Your goal
Look through the material below. Copy every line with the string "Nacional" in it.

Supplied records

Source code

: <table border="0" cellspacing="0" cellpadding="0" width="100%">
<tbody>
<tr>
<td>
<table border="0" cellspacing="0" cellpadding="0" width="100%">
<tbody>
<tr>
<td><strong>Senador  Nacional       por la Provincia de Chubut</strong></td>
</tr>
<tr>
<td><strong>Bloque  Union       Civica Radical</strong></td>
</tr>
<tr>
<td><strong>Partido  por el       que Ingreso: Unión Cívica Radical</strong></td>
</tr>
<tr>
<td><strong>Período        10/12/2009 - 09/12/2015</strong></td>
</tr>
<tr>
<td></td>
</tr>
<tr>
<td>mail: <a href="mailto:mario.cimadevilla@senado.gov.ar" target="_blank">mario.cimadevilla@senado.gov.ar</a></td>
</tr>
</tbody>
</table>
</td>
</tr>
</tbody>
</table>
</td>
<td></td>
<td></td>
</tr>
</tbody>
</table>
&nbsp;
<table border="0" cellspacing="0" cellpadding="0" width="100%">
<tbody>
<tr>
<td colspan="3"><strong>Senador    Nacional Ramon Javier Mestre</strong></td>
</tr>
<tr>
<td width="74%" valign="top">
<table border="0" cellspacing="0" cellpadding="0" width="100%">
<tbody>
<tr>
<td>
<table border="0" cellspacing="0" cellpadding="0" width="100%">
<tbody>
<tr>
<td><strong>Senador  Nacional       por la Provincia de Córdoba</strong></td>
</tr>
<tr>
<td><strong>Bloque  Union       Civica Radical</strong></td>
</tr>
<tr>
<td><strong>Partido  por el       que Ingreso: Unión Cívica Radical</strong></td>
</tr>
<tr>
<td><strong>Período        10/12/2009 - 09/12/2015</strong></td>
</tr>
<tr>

Response below
<td><strong>Senador  Nacional       por la Provincia de Chubut</strong></td>
<td colspan="3"><strong>Senador    Nacional Ramon Javier Mestre</strong></td>
<td><strong>Senador  Nacional       por la Provincia de Córdoba</strong></td>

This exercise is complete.